Dans « Le Noctambule » (1923–24), autoportrait de l’artiste, la figure apparaît hagarde, les traits déformés par l’angoisse. On y voit une silhouette isolée, dans une errance physique et mentale. Ici, il ne s’agit plus de dormir, mais d’être pris dans un rêve éveillé : celui de l’insomnie hantée. Le noctambule est celui qui ne trouve plus le repos, trop proche de ses propres pulsions. Il marche dans la nuit comme dans son inconscient, poursuivi par ses images intérieures. Chez Munch, la nuit devient le lieu du vertige : là où le familier se mue en étrange, où l’érotisme frôle la mort. A ce propos, Freud parlait de « l’inquiétante étrangeté » : ce moment où l’intime devient menaçant. Munch en peint la texture même — ce frisson entre désir et effroi, où la conscience vacille.
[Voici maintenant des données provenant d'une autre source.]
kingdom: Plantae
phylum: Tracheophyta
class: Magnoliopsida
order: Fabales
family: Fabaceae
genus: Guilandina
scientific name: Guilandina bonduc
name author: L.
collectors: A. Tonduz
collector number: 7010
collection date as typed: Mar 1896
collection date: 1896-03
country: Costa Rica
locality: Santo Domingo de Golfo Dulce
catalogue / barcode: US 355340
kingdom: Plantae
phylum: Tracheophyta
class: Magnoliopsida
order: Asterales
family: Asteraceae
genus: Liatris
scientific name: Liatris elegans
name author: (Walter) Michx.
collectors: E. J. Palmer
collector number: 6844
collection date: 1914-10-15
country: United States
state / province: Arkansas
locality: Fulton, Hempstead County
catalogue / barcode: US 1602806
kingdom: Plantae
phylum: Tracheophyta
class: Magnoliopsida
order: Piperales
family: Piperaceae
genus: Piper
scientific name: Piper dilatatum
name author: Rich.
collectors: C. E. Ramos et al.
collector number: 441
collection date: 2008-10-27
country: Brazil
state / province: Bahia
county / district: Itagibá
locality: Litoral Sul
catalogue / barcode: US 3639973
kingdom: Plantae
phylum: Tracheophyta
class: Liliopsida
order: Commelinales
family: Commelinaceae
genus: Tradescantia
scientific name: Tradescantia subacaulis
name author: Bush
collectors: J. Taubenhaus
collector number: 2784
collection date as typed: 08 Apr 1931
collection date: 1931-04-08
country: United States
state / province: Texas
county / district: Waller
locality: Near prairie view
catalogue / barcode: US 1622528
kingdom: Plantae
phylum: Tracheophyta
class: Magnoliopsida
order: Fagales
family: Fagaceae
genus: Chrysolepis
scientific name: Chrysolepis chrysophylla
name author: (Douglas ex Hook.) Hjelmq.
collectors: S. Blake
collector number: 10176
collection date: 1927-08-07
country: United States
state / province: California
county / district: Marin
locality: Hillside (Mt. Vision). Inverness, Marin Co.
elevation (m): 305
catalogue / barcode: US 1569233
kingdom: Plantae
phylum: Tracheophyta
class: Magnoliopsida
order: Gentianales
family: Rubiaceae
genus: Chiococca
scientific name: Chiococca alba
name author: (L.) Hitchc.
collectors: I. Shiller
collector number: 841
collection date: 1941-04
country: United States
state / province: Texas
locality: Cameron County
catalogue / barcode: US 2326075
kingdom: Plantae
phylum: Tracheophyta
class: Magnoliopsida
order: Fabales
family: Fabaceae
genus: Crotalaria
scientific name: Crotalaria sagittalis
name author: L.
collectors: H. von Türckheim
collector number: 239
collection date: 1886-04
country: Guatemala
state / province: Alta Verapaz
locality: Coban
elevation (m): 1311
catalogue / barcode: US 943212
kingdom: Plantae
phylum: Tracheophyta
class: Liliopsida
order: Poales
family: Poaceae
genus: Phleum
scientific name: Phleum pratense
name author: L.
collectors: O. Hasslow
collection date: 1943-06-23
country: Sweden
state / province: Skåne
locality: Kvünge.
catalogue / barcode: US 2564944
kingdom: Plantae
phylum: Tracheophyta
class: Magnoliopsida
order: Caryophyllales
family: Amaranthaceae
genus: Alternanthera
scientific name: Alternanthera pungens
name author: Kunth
Le rêve et la création : une même matière
Rêve et création obéissent à la même logique : celle du déplacement, de la condensation, de la métaphore. Le rêve s’exprime en images pour dire l’indicible ; l’artiste invente des formes pour rendre visible l’invisible.
Comme le rêveur, l’artiste traverse une scène intérieure : il compose, déplace, substitue.
L’œuvre d’art n’est-elle pas à sa manière, une élaboration de l’inconscient. Elle parle du retour du refoulé à travers la beauté, mais aussi du trouble à travers la forme.
« L’empire du sommeil » : l’inconscient à ciel ouvert
« L’empire du sommeil » nous rappelle que dormir, rêver, créer relèvent d’une même expérience : celle de s’affranchir d’un réel trop exigeant, que l’esprit tente d’alléger pour en supporter le poids. Dans le sommeil, nous quittons la logique du contrôle pour rejoindre l’espace mouvant de l’inconscient où selon Freud, » rien ne finit, rien ne passe, rien n’est oublié ». Dans le rêve, le passé resurgit où les souvenirs d’enfance sont réactualisés et où se rejouent nos conflits et nos désirs.
Les artistes l’ont compris avant la science : le dormeur, qu’il soit enfant pauvre, épouse défunte ou errant nocturne, nous tend le miroir de notre propre obscurité.
Le sommeil n’est pas un simple repos, il est l’espace du rêve où circule le désir. Et peut-être que, dans le regard que nous posons sur ces dormeurs, quelque chose en nous consent enfin à s’endormir pour ressusciter nos fantômes d’enfance.